Partially, that's because the military offers a happy end to a classic immigrant story, even as an typical of two soldiers a day die overseas: Work hard, sacrifice, and let faith and toil get their own rewards. Simultaneously, some parents of fallen immigrant soldiers blame their children's deaths on Army recruiters.

"There is a long tradition of immigrants helping the United States ... yet all the time not significant where to place their loyalty," says Nestor Rodriguez, director of the Center for Immigration Research in Houston. "It's hard for parents, because they bring these soldiers here as young children, and when the most horrible thing happens, they question themselves: 'Did we do the true thing in coming here ?'"

Recent naturalization ceremonies in El Paso and Atlanta included dozens of soldiers. Scartin, who emigrated from Mexico City when he was 12, became a citizen inside the El Paso convention center on Wednesday. Over 7,000 foreign-born military grunts are naturalized every year, processed through a special immigration office in Nebraska in one-fourth the time required for a usual application.
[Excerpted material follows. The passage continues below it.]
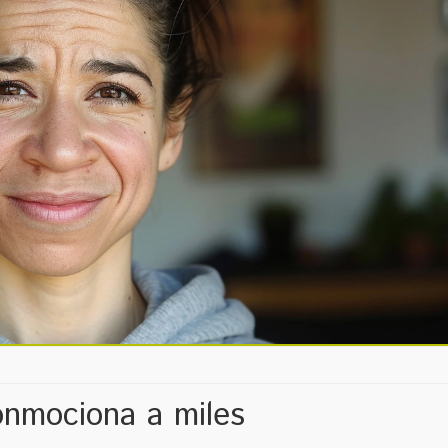
onmociona a miles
"Americans occasionally take it for granted what they've got," says Scartin. "It's all pretty much they're for American, and that's why we try harder, because it's not given to us."

In a country where some are cynical of immigration, yet most are undecided to reinstitute the draft, ethical questions abound over immigrants' role in the Army -- chiefly, maybe, the idea of dying for a flag that is not one's own, compelled by opportunities for advancement. With thousands of immigrants in Iraq and in another place, the U.S., critics say, is outsourcing its war.

Although the British still have their Nepalese Ghurkas and the French their Foreign Legion, critics say that for the U.S. to hire more foreigners harks back to the Hessian auxiliaries who once fought American colonists on England's behalf. "It is pragmatic ... but it does reveal in the long run poorly on America to hire foreigners to do our fighting," says Charles Moskos, a sociologist at Northwestern University.

For immigrant soldiers, on the other hand, the ethical lines are not always so clear, even as they fly flags other than the Stars and Stripes, and pass up burgers and apple pie for the comfort foods of their homeland. Bentley at the DHS says most immigrant soldiers have been in the U.S. because they were young, have grown up reciting the Pledge of Allegiance in school, and have acquired the language and mannerisms of Yanks. Many by now feel like Americans; citizenship only makes it official.

"I've been here for a long time, I feel like this is my address," says Spc. Hector Boly, a Mexican national who received his citizenship in El Paso on Wednesday. "If you think about it, you'd rather be in the U.S. than Mexico -- it's a better place over here, and when you're a citizen, it's easier to turn into whatever you want to become."